Pseudo-propagandistic feel-good
Yeah, I’m not super proud of this one. I think I just wanted to shut off my brain at this point, so I went somewhere I haven’t been since the swim season of my senior year of high school, to a movie my coach would have us watch every year. “Miracle” follows the assembly of the 1980 Olympic Hockey team and a fantastic underdog story about hard work, hope and, yeah, beating the Russians. The whole American excellence thing is a bit of a hard pill to swallow right now, but I think it’s a good reminder about what some light American propaganda can look like, even disguised as an underdog story.
These movies are selected and placed in front of us. We are limited by what Delta allows, stuck with “Miracle” and whatever Marvel has shilled out recently. Like “The Princess Bride,” there’s so much time to revisit these movies and laugh at the weird ways they’re reinforcing more traditional messages and worldviews, and maybe up in the sky, they feel a bit less removed from reality. Someone knows that they’re bogus, not one of those serious movies that we watch on land. Or maybe the cabin pressure is getting to me.
The straight-to-streaming time-suck
No one goes into these movies knowing they’re going to be terrible. Although I might have had a clue in the case of “The Luckiest Man in America.” The movie follows the true story of a man who won way too much money on the game show “Press Your Luck” by memorizing the patterns of the board.
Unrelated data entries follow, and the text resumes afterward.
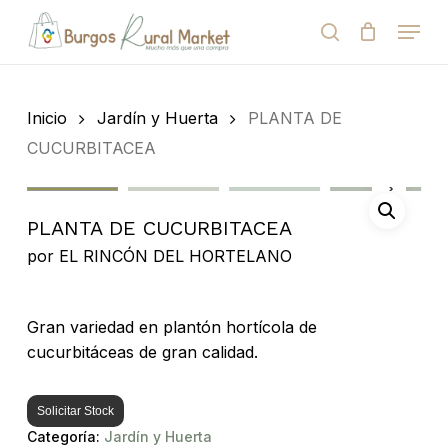
Skip
Menu
to
search
Close
Cart
Cart
main
Close
content
Menu
Búsqueda
de
Inicio
Jardín y Huerta
PLANTA DE
productos
CUCURBITACEA
PLANTA DE CUCURBITACEA
por
EL RINCÓN DEL HORTELANO
Gran variedad en plantón hortícola de
cucurbitáceas de gran calidad.
Solicitar Stock
Categoría:
Jardín y Huerta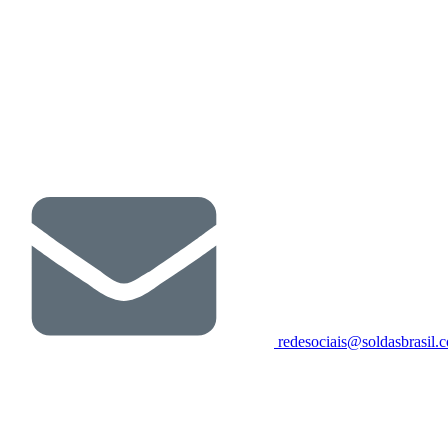
redesociais@soldasbrasil.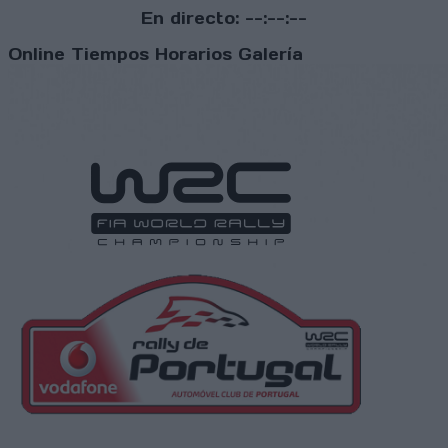
En directo:
--:--:--
Online
Tiempos
Horarios
Galería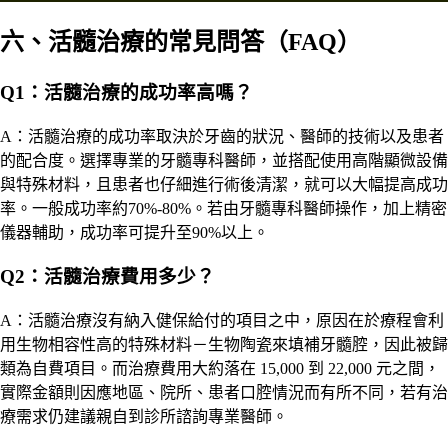
六、活髓治療的常見問答（FAQ）
Q1：活髓治療的成功率高嗎？
A：活髓治療的成功率取決於牙齒的狀況、醫師的技術以及患者
的配合度。選擇專業的牙髓專科醫師，並搭配使用高階顯微設備
與特殊材料，且患者也仔細進行術後清潔，就可以大幅提高成功
率。一般成功率約70%-80%。若由牙髓專科醫師操作，加上精密
儀器輔助，成功率可提升至90%以上。
Q2：活髓治療費用多少？
A：活髓治療沒有納入健保給付的項目之中，
原因在於療程會利
用生物相容性高的特殊材料－生物陶瓷來填補牙髓腔
，因此被歸
類為自費項目。而治療費用大約落在 15,000 到 22,000 元之間，
實際金額則因應地區、院所、患者口腔情況而有所不同，若有治
療需求仍建議親自到診所諮詢專業醫師。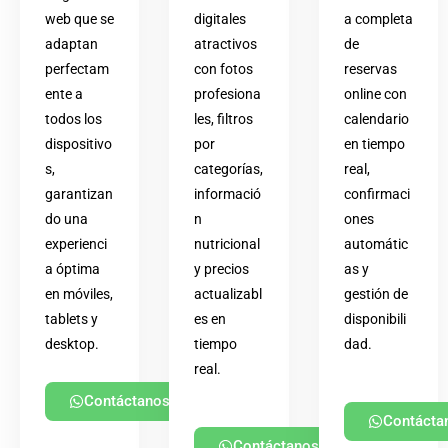
web que se
digitales
a completa
adaptan
atractivos
de
perfectam
con fotos
reservas
ente a
profesiona
online con
todos los
les, filtros
calendario
dispositivo
por
en tiempo
s,
categorías,
real,
garantizan
informació
confirmaci
do una
n
ones
experienci
nutricional
automátic
a óptima
y precios
as y
en móviles,
actualizabl
gestión de
tablets y
es en
disponibili
desktop.
tiempo
dad.
real.
Contáctanos
Contácta
Contáctanos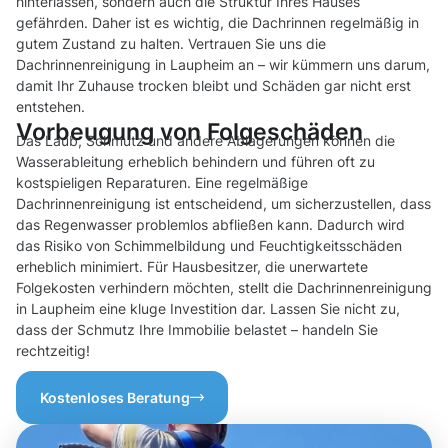
hinterlassen, sondern auch die Struktur Ihres Hauses
gefährden. Daher ist es wichtig, die Dachrinnen regelmäßig in
gutem Zustand zu halten. Vertrauen Sie uns die
Dachrinnenreinigung in Laupheim an – wir kümmern uns darum,
damit Ihr Zuhause trocken bleibt und Schäden gar nicht erst
entstehen.
Vorbeugung von Folgeschäden
Das Laub, Schmutz und andere Ablagerungen können die
Wasserableitung erheblich behindern und führen oft zu
kostspieligen Reparaturen. Eine regelmäßige
Dachrinnenreinigung ist entscheidend, um sicherzustellen, dass
das Regenwasser problemlos abfließen kann. Dadurch wird
das Risiko von Schimmelbildung und Feuchtigkeitsschäden
erheblich minimiert. Für Hausbesitzer, die unerwartete
Folgekosten verhindern möchten, stellt die Dachrinnenreinigung
in Laupheim eine kluge Investition dar. Lassen Sie nicht zu,
dass der Schmutz Ihre Immobilie belastet – handeln Sie
rechtzeitig!
Kostenloses Beratung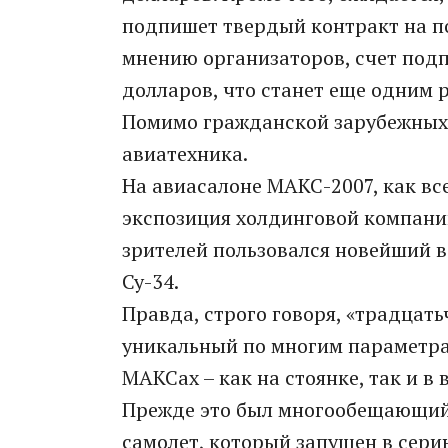
подпишет твердый контракт на по
мнению организаторов, счет под
долларов, что станет еще одним
Помимо гражданской зарубежных «
авиатехника.
На авиасалоне МАКС-2007, как вс
экспозиция холдинговой компани
зрителей пользовался новейший
Су-34.
Правда, строго говоря, «традцать
уникальный по многим параметра
МАКСах – как на стоянке, так и в 
Прежде это был многообещающий 
самолет, который запущен в сери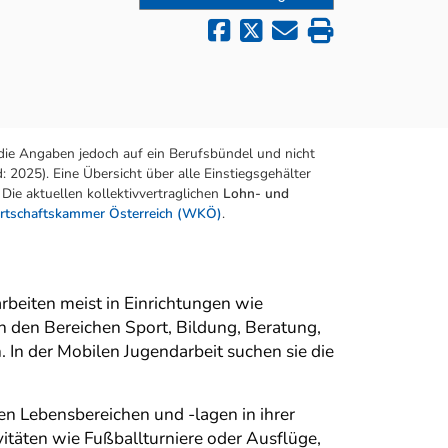
die Angaben jedoch auf ein Berufsbündel und nicht
 2025). Eine Übersicht über alle Einstiegsgehälter
Die aktuellen kollektivvertraglichen
Lohn- und
rtschaftskammer Österreich (WKÖ)
.
arbeiten meist in Einrichtungen wie
n den Bereichen Sport, Bildung, Beratung,
In der Mobilen Jugendarbeit suchen sie die
en Lebensbereichen und -lagen in ihrer
vitäten wie Fußballturniere oder Ausflüge,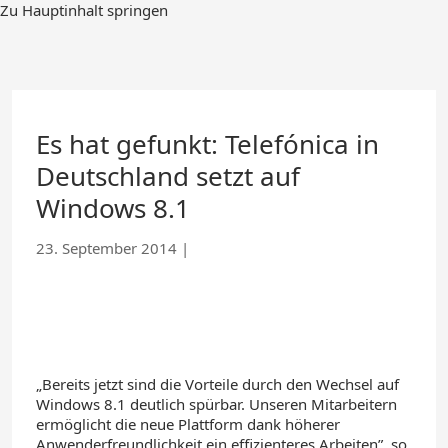
Zum
Zu Hauptinhalt springen
Hauptinhalt
springen
Es hat gefunkt: Telefónica in
Deutschland setzt auf
Windows 8.1
23. September 2014
|
„Bereits jetzt sind die Vorteile durch den Wechsel auf
Windows 8.1 deutlich spürbar. Unseren Mitarbeitern
ermöglicht die neue Plattform dank höherer
Anwenderfreundlichkeit ein effizienteres Arbeiten”, so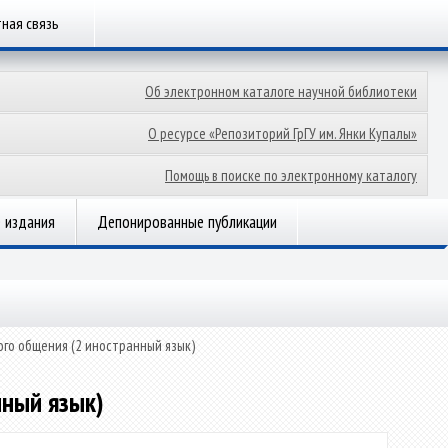
ная связь
Об электронном каталоге научной библиотеки
О ресурсе «Репозиторий ГрГУ им. Янки Купалы»
Помощь в поиске по электронному каталогу
 издания
Депонированные публикации
ого общения (2 иностранный язык)
нный язык)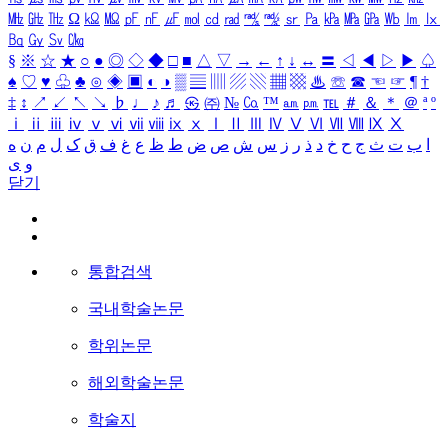
㎒
㎓
㎔
Ω
㏀
㏁
㎊
㎋
㎌
㏖
㏅
㎭
㎮
㎯
㏛
㎩
㎪
㎫
㎬
㏝
㏐
㏓
㏃
㏉
㏜
㏆
§
※
☆
★
○
●
◎
◇
◆
□
■
△
▽
→
←
↑
↓
↔
〓
◁
◀
▷
▶
♤
♠
♡
♥
♧
♣
⊙
◈
▣
◐
◑
▒
▤
▥
▨
▧
▦
▩
♨
☏
☎
☜
☞
¶
†
‡
↕
↗
↙
↖
↘
♭
♩
♪
♬
㉿
㈜
№
㏇
™
㏂
㏘
℡
＃
＆
＊
＠
ª
º
ⅰ
ⅱ
ⅲ
ⅳ
ⅴ
ⅵ
ⅶ
ⅷ
ⅸ
ⅹ
Ⅰ
Ⅱ
Ⅲ
Ⅳ
Ⅴ
Ⅵ
Ⅶ
Ⅷ
Ⅸ
Ⅹ
ا
ب
ت
ث
ج
ح
خ
د
ذ
ر
ز
س
ش
ص
ض
ط
ظ
ع
غ
ف
ق
ک
ل
م
ن
ه
و
ی
닫기
통합검색
국내학술논문
학위논문
해외학술논문
학술지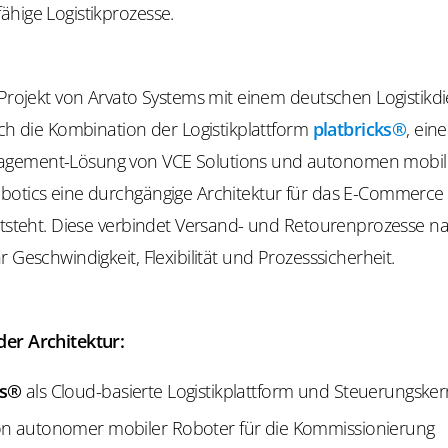
ähige Logistikprozesse.
 Projekt von Arvato Systems mit einem deutschen Logistikdie
rch die Kombination der Logistikplattform
platbricks®
, eine
gement-Lösung von VCE Solutions und autonomen mobil
botics eine durchgängige Architektur für das E-Commerce
entsteht. Diese verbindet Versand- und Retourenprozesse n
r Geschwindigkeit, Flexibilität und Prozesssicherheit.
er Architektur:
ks®
als Cloud-basierte Logistikplattform und Steuerungsker
ion autonomer mobiler Roboter für die Kommissionierung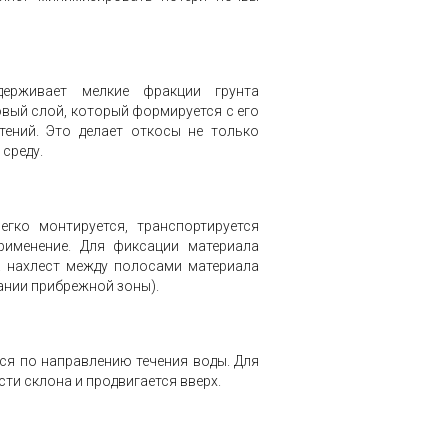
ерживает мелкие фракции грунта
вый слой, который формируется с его
ений. Это делает откосы не только
среду.
гко монтируется, транспортируется
рименение. Для фиксации материала
а нахлест между полосами материала
вании прибрежной зоны).
ся по направлению течения воды. Для
ти склона и продвигается вверх.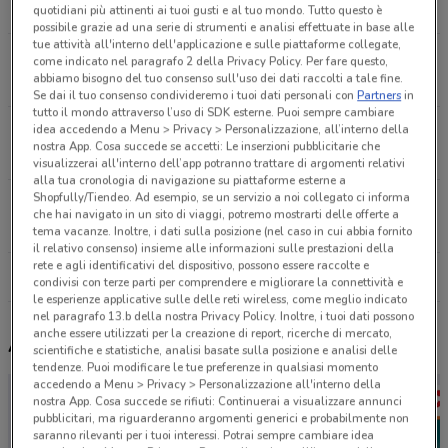
4.5 km
CHIUSO
quotidiani più attinenti ai tuoi gusti e al tuo mondo. Tutto questo è
possibile grazie ad una serie di strumenti e analisi effettuate in base alle
tue attività all'interno dell'applicazione e sulle piattaforme collegate,
Via Carlo del Prete Firenze
come indicato nel paragrafo 2 della Privacy Policy. Per fare questo,
abbiamo bisogno del tuo consenso sull'uso dei dati raccolti a tale fine.
5.9 km
CHIUSO
Se dai il tuo consenso condivideremo i tuoi dati personali con
Partners
in
tutto il mondo attraverso l’uso di SDK esterne. Puoi sempre cambiare
idea accedendo a Menu > Privacy > Personalizzazione, all’interno della
Via Del Cantone, 49 Sesto Fiorentino
nostra App. Cosa succede se accetti: Le inserzioni pubblicitarie che
6 km
CHIUSO
visualizzerai all'interno dell’app potranno trattare di argomenti relativi
alla tua cronologia di navigazione su piattaforme esterne a
Shopfully/Tiendeo. Ad esempio, se un servizio a noi collegato ci informa
Via Barberinese, 84 Campi Bisenzio
che hai navigato in un sito di viaggi, potremo mostrarti delle offerte a
9.5 km
CHIUSO
tema vacanze. Inoltre, i dati sulla posizione (nel caso in cui abbia fornito
il relativo consenso) insieme alle informazioni sulle prestazioni della
rete e agli identificativi del dispositivo, possono essere raccolte e
Tutti i negozi Arcaplanet
condivisi con terze parti per comprendere e migliorare la connettività e
le esperienze applicative sulle delle reti wireless, come meglio indicato
nel paragrafo 13.b della nostra Privacy Policy. Inoltre, i tuoi dati possono
anche essere utilizzati per la creazione di report, ricerche di mercato,
Altri volantini nelle vicinanze
scientifiche e statistiche, analisi basate sulla posizione e analisi delle
tendenze. Puoi modificare le tue preferenze in qualsiasi momento
accedendo a Menu > Privacy > Personalizzazione all'interno della
nostra App. Cosa succede se rifiuti: Continuerai a visualizzare annunci
pubblicitari, ma riguarderanno argomenti generici e probabilmente non
saranno rilevanti per i tuoi interessi. Potrai sempre cambiare idea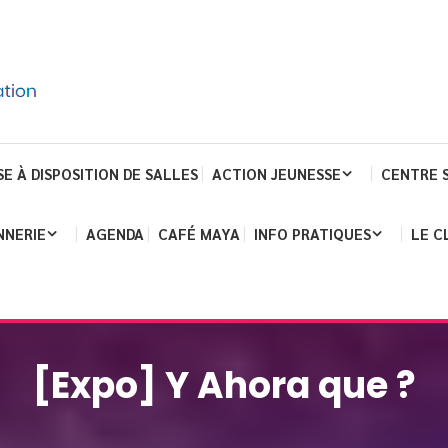
SE À DISPOSITION DE SALLES
ACTION JEUNESSE
CENTRE 
NNERIE
AGENDA
CAFÉ MAYA
INFO PRATIQUES
LE C
[Expo] Y Ahora que ?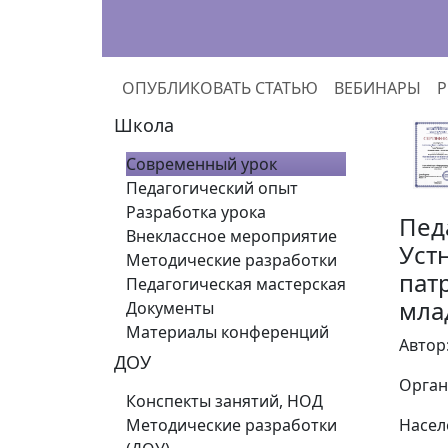
ОПУБЛИКОВАТЬ СТАТЬЮ
ВЕБИНАРЫ
Р
Школа
Современный урок
Педагогический опыт
Разработка урока
Пед
Внеклассное мероприятие
Уст
Методические разработки
пат
Педагогическая мастерская
мла
Документы
Материалы конференций
Автор
ДОУ
Орган
Конспекты занятий, НОД
Методические разработки
Насел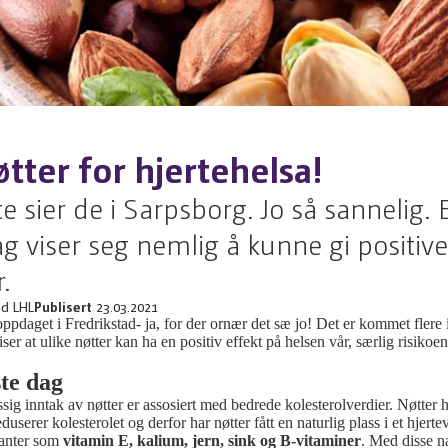
tter for hjertehelsa!
e sier de i Sarpsborg. Jo så sannelig. 
g viser seg nemlig å kunne gi positive
.
ed LHL
Publisert
23.03.2021
oppdaget i Fredrikstad- ja, for der ornær det sæ jo! Det er kommet flere 
ser at ulike nøtter kan ha en positiv effekt på helsen vår, særlig risikoen
ste dag
ssig inntak av nøtter er assosiert med bedrede kolesterolverdier. Nøtter 
eduserer kolesterolet og derfor har nøtter fått en naturlig plass i et hjerte
idanter som
vitamin E, kalium, jern, sink og B-vitaminer
. Med disse næ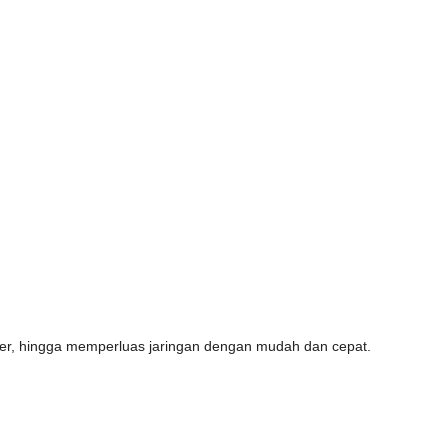
lier, hingga memperluas jaringan dengan mudah dan cepat.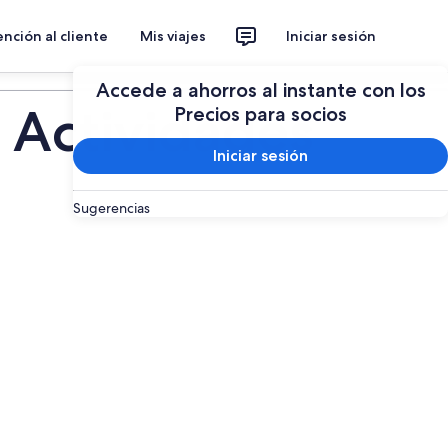
nción al cliente
Mis viajes
Iniciar sesión
Planear un viaje
Accede a ahorros al instante con los
 Actividades
Precios para socios
Iniciar sesión
Sugerencias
An entire subcategory of this particular airplane movie category is these weird biopics that we keep getting because of “Bohemian Rhapsody” and the weird number of prequels, sequels and reboots that studios seem to have nowadays. What I don’t understand about “The Luckiest Man in America,” however, is that this random man does not have street cred with the average person. Who did they think was going to see this movie? I genuinely think only Walton Goggins (“The Righteous Gemstones”) die-hards and myself. I don’t blame Freddie Mercury or “Press Your Luck” for my entrapment, though. The blame lies fully with YouTubers Rhett and Link, who did an episode about this man. It stuck with me. I wanted to know more. And you know what? That 13-minute YouTube video was better than this movie.
Thus the curse of the straight-to-streaming slop. Movies that only serve to fuel my cine2nerdle addiction, but are nevertheless a rite of passage for when your cabin fever starts to set in. They exist as a sort of shared psychosis that can only be accessed in the sky.
I like telling people about the weird niche airplane movies I watched, in the same way some people like to talk about their dreams. What odd, cast-aside movie you choose to adopt in those choice moments above the ground perhaps speaks to who you are in a weird way. An airplane can capture the same magic that a movie theater can. You discover what you notice with your undivided attention and can find yourself in that liminal movie above the sky that maybe still feels a little unreal.